王子には先日のオーディンとの遭遇は話していない。というかおれ自身、あれは夢だったのではないかと思うほど、意味不明な邂逅だった。
オーディンの野郎。いきなり正体を現して、戦闘を仕掛けてきて、さらにわざと負けて、後はお前に任せるだ? まったく、ふざけんじゃねー。理由を説明しろってんだ、理由を。
「そうなると、クーさん一人に天界行きを任せるのは危険かもしれませんね」
「いや。姉御がついてきてくれる。それに三好もな。さあきと久遠も来るから、このメンバーなら大抵なんとかなるはずだ。俺達の手に負えない状況になったら、とっとと逃げてくるさ。偵察になってちょうどいいだろ」
「……わかりました。あまり、無理はしないでくださいね」
「あぁ。まかせとけ。それよりそっちはどうなんだよ」
「はい。まず主要な都市にクラスメイトを数人ずつ派遣します。特にクーさんに言われた北のアギルランドの方面には、五龍君のパーティに行ってもらいます」
今回、魔界から侵攻して来ると予想される連中の中で最も危険なのは、大悪魔――傲慢の君ルシファである。あいつは間違いなく、魔界の悪魔を大挙として引きつれ、北の果て――ヴァレンシス城から地上へ侵攻してくるはずだ。そのための抑止力として、強力なパーティを最北の都市に配置する事が必須だった。
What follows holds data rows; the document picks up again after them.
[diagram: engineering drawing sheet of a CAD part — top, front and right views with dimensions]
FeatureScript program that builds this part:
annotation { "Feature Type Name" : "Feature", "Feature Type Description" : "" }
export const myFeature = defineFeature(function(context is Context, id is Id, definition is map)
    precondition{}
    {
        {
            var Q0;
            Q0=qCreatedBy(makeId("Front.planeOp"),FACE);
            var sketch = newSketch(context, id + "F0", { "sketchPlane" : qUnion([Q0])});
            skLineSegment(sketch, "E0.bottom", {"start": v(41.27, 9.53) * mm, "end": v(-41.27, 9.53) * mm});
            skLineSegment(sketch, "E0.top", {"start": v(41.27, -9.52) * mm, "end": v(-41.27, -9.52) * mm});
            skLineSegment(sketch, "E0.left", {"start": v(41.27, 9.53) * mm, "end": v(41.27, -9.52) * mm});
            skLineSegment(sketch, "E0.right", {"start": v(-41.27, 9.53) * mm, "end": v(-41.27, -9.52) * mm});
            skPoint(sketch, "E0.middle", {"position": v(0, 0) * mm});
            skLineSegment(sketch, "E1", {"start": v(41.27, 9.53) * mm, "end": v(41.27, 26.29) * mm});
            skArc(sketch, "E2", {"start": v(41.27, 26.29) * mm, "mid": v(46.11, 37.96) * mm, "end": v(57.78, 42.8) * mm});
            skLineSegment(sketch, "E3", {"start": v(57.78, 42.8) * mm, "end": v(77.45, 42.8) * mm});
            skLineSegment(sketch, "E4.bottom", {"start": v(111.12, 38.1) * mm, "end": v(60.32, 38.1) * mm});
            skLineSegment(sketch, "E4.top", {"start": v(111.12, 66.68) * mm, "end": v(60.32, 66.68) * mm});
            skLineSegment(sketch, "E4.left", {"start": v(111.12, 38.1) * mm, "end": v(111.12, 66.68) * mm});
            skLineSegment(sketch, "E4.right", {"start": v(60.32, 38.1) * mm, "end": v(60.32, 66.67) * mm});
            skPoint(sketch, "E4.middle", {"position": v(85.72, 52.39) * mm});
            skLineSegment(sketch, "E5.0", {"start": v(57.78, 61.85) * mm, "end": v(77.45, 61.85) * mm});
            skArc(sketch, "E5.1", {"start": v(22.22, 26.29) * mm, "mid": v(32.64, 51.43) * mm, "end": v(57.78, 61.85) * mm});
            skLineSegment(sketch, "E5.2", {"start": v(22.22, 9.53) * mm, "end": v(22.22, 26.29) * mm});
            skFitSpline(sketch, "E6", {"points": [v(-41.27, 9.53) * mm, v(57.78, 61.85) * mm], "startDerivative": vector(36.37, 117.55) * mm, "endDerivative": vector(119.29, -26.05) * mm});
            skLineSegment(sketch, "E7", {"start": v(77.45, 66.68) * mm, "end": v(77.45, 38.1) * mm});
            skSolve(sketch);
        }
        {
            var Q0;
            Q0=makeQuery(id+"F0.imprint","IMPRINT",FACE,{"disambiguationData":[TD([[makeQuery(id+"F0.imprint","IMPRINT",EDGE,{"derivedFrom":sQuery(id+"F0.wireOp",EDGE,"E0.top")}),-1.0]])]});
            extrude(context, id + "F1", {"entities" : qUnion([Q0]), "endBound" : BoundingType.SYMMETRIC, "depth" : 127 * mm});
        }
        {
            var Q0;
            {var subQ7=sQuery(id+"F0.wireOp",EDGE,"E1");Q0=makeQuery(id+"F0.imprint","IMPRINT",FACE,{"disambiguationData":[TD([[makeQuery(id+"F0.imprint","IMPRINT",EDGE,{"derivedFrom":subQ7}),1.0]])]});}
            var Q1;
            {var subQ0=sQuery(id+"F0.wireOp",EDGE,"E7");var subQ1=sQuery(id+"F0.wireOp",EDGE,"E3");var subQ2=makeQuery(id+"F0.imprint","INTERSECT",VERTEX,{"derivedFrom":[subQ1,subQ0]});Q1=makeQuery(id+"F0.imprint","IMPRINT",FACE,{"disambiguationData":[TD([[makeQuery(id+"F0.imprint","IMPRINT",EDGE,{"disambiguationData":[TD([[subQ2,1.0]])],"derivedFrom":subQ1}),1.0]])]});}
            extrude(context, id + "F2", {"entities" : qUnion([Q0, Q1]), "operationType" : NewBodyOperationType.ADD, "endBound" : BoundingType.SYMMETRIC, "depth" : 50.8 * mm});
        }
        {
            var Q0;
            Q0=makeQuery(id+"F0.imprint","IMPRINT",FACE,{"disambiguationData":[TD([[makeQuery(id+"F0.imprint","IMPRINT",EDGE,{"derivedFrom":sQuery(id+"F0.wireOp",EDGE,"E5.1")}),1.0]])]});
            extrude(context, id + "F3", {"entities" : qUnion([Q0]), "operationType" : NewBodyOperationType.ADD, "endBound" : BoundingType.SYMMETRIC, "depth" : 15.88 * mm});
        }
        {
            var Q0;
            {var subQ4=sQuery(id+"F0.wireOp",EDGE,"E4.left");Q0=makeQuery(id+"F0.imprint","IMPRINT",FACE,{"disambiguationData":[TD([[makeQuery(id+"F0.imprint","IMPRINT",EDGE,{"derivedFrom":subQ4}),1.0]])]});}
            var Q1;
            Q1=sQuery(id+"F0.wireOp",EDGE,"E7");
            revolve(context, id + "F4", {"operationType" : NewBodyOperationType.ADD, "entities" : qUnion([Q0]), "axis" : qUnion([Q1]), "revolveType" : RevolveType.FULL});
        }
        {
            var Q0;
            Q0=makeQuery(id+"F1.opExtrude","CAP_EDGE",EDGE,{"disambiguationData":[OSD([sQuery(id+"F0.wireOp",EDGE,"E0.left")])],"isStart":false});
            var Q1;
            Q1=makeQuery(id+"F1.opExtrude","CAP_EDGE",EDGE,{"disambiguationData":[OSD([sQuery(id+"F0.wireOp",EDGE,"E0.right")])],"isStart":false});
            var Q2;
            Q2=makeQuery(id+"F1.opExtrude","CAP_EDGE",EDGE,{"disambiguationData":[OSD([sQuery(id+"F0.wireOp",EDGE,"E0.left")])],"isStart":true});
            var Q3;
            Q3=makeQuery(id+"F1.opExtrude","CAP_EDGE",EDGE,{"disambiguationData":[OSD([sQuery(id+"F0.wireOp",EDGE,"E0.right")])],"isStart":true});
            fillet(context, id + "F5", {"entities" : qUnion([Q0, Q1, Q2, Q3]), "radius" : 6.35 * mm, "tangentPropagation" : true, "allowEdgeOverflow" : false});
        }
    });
そしてそいつらに対抗するために王子が配置したのが、王子とは別行動をしていた五龍達のパーティだ。
リーダーの五龍は柔道の心得がある、ガタイも性格もいい男である。他にも奴のパーティには【金属化】の黄金、【天賦の才・斧】の山城、【天賦の才・弓』の野村など強力な戦闘用ユニークスキルを持つ連中が揃っている。パーティ単位で見れば、本隊である王子パーティに匹敵する強さだろう。
「五龍達なら安心だな。お前はどうするんだよ」
「はい。太古の地に向かおうと思っています」
「ヨルムンガンドか。お前が自分で行くのか」
ヨルムンガンドを食い止める事が、境界神ユミールとの契約だ。その件については王子に任せていたのだが、わざわざ王子自ら行かなくても、他のクラスメイトに任せても問題は無いのではないか。
「勿論クーさんとの約束もありますが、理由はもう一つあります。あそこはおそらく、大結界が消え、ユグドラシルにより三界が繋がった際、最も魔界に近い場所となると考えています」
ルシファが言っていた『三界が繋がる』という事態がどういう事なのか、いまいち良くわからない。しかし少なくとも今現在、地上と魔界が直接繋がっている唯一の場所が太古の地である事は確定情報だ。したがってその場所が、魔界に繋がる可能性が高いというのが王子の読みだった。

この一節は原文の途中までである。